Tweaks and valleys
As mentioned in our last episode, several years ago this clock collector was lucky to have acquired a beautiful French silk suspension clock, circa 1860 (very late in the era of silk suspensions), and learned much about the idiosyncrasies of its movement during restoration.
A welcome comment to that last episode posed a question about affixing the brass block to the rod of the silk suspension pendulum that your cross-country horologist had acquired specifically for the Tole clock.
And to answer that... well...
It's all about power.
Some backstory...
Your correspondent greatly enjoys the field of horology, especially the workings of mechanical clock movements. Working on older clocks full of history and mystery... very gratifying indeed.
Now clocks can break down in myriad ways but most clockmakers will tell you that the most common reason an older clock has slowed or stopped working is that the clock is no longer transmitting enough power to operate well or at all.
And there are whole categories of issues regarding why a clock is not transmitting power well. Chasing down the underlying cause of a loss of power can be a prolonged, frustrating and frequent exercise for the horologist.
Moreover there are numerous, considerable hurdles in sorting out how to configure, much less repair, complex mechanisms engineered and built somewhere between the Enlightenment and the advent of electricity.
Did you know that Thomas Edison did not invent the light bulb?
And the French did not invent the silk suspension for clock pendulums.
That was the Dutch, and in particular, the father of the pendulum clock, Christiaan Huygens, a man considered one of the greatest scientific minds of the 17th century.
Galileo proposed the idea of a pendulum for timekeeping but Huygens did as well (later insisting that he knew nothing of Galileo's observations about pendulums at the time) and he built the first pendulum clocks.
Did you know that in 1610 Galileo observed Saturn but did not correctly identify the rings around it (he thought it was two moons).
Guess who did.
Moons - Rings
Uh professor... what does this all have to do with that question from the comment?
Right!
In the Smithsonian you can find a very early and beautiful example of a Huygens silk suspension clock.
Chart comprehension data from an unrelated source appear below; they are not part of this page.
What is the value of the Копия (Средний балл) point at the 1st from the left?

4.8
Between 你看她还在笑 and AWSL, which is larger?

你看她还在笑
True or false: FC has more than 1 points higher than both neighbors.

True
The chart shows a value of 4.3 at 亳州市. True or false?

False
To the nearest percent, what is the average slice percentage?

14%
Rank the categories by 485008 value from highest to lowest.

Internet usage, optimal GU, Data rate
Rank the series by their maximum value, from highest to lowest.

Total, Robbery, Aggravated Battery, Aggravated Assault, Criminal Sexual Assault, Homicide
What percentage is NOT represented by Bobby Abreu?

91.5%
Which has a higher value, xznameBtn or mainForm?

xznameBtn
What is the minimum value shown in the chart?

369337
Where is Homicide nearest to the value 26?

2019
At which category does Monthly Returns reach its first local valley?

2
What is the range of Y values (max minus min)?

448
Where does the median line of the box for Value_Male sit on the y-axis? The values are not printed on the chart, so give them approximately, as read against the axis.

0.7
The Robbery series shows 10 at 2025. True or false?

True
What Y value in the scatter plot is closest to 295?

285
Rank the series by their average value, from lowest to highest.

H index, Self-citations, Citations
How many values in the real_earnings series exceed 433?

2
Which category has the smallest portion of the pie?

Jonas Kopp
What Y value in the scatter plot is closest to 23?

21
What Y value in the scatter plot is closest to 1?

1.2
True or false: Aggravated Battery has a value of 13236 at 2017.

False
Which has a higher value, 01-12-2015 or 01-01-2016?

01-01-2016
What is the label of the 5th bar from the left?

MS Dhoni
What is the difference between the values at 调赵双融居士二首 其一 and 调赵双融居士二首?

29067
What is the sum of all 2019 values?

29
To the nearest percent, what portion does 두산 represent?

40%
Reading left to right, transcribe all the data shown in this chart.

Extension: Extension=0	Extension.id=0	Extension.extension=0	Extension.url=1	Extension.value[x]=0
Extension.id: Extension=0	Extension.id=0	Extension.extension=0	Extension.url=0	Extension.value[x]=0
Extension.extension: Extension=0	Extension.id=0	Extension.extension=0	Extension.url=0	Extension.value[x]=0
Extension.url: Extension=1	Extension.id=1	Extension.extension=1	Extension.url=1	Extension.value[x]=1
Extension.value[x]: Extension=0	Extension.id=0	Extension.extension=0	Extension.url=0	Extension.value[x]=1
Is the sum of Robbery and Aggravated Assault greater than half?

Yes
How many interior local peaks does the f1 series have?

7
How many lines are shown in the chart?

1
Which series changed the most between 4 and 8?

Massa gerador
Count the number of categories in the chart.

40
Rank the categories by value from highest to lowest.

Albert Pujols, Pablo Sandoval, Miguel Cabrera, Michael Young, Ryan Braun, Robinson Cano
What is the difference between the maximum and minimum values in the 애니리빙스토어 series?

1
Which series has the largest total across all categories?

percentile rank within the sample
And the Tole clock presents another fine example of a silk suspension for us to take pleasure in today. Yes made approximately 180 years later but fundamentally operating the same way.
Silk suspensions, while elegant in their simplicity, have a few deficiencies that accelerated their disuse when better solutions came along.
For example they are susceptible to speed errors due to changes in humidity affecting the length of the silk string.
But perhaps their most notable flaw is that they are inefficient in the transmission of power from the movement to the pendulum.
An improperly configured pendulum in a silk suspension movement can cause problems or even stop an otherwise healthy clock.
Even a silk suspension in good shape, well-maintained and properly set up will lose more power to its pendulum swing than will a metal spring suspension.
Here's why:
Pendulums regulate the time of the clock by their swing but that swing must be powered by the movement in little taps. The ticks and tocks.
Most pendulum clocks have an extended lever called a crutch. The crutch transmits power from the movement to the pendulum. The crutch fork taps the pendulum in each direction as it swings and that's what keeps pendulums swinging.
Power is transmitted like this:
Power source (wound mainsprings or weights) --> movement wheels --> escape wheel --> anchor --> anchor arbor --> crutch --> crutch forks --> pendulum rod






What? I thought that Copernicus invented Tupperware....No wait - It was Kepler that held the first kegger.